TO DO
The required output is the line that contains "207 144 2.38" plus every line after it in the listing below, copied exactly as it appears.

========================

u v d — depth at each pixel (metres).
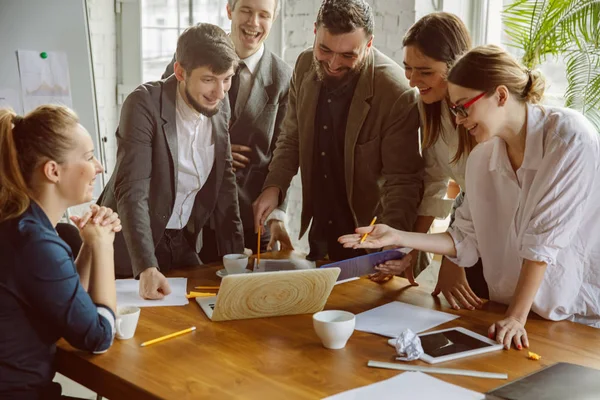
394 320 1.78
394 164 2.39
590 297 1.82
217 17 4.18
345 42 2.24
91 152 1.61
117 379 1.42
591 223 1.79
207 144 2.38
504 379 1.41
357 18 2.23
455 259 1.98
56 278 1.47
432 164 2.40
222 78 2.18
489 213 1.93
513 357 1.53
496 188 1.90
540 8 2.80
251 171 2.85
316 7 3.86
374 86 2.39
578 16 2.64
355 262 1.86
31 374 1.50
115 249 2.40
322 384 1.38
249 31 2.74
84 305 1.50
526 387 1.32
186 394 1.33
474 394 1.32
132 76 4.16
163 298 1.95
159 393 1.33
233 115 2.81
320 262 2.37
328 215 2.62
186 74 2.18
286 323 1.76
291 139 2.67
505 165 1.84
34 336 1.50
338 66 2.31
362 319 1.79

========================

TASK OUTPUT
207 144 2.38
504 379 1.41
357 18 2.23
455 259 1.98
56 278 1.47
432 164 2.40
222 78 2.18
489 213 1.93
513 357 1.53
496 188 1.90
540 8 2.80
251 171 2.85
316 7 3.86
374 86 2.39
578 16 2.64
355 262 1.86
31 374 1.50
115 249 2.40
322 384 1.38
249 31 2.74
84 305 1.50
526 387 1.32
186 394 1.33
474 394 1.32
132 76 4.16
163 298 1.95
159 393 1.33
233 115 2.81
320 262 2.37
328 215 2.62
186 74 2.18
286 323 1.76
291 139 2.67
505 165 1.84
34 336 1.50
338 66 2.31
362 319 1.79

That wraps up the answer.